Further, the platform experienced a drastic spike in hate speech following Musk’s acquisition of Twitter.  In the 12-hour period directly following the takeover, Twitter saw nearly a 500% increase in use of the N-word. In the following week, tweets including the word “Jew” increased five times the rate it was at since before Musk’s acquisition, and tweets with the highest engagement were overly antisemitic. Since the takeover, there has also been a notable rise in misogynistic and transphobic language operating on the platform. Musk has also restored controversial, right-leaning, political figure, Donald Trump, to the platform and fired the team previously in place to monitor and censure hate speech.
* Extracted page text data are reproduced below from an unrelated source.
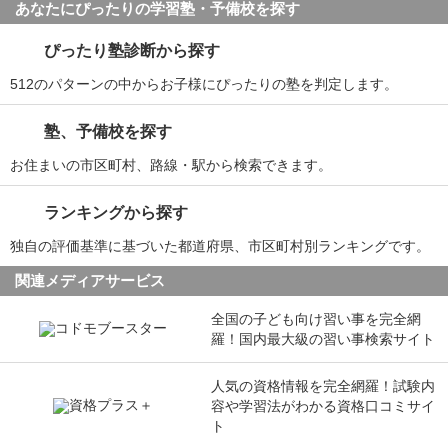
あなたにぴったりの学習塾・予備校を探す
ぴったり塾診断から探す
512のパターンの中からお子様にぴったりの塾を判定します。
塾、予備校を探す
お住まいの市区町村、路線・駅から検索できます。
ランキングから探す
独自の評価基準に基づいた都道府県、市区町村別ランキングです。
関連メディアサービス
全国の子ども向け習い事を完全網
羅！国内最大級の習い事検索サイト
人気の資格情報を完全網羅！試験内
容や学習法がわかる資格口コミサイ
ト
Thus, it appears that right-leaning people on the platform, whose viewpoints (research shows) have already been proven to be disproportionately spread in their favor, have become further empowered on Twitter following Musk’s acquisition.
In the saga that is the Twitter Takeover, ultimately, shareholders’ interests were prioritized at the expense of large scale ethical and social ramifications. Instead of solving a free speech issue (which research suggests didn’t exist, and one of Musk’s primary motivations for acquiring Twitter) Musk’s takeover seems to have only further complicated Twitter’s efforts to promote free speech, sparking a rise in hate speech. In addition, thousands of employees were suddenly thrust into unemployment in the process, while those who managed to escape layoffs are now subject to increasingly intolerable working conditions. Elon Musk’s Twitter Takeover illustrates how maximizing shareholder profits is often at odds with the best interests of the company or even of greater society at large. Thus, a legal rule obligating directors to act solely in the interest to obtain the highest payout for their shareholders, without exception, makes the circumstance of forced sales that yield unethical outcomes inevitable.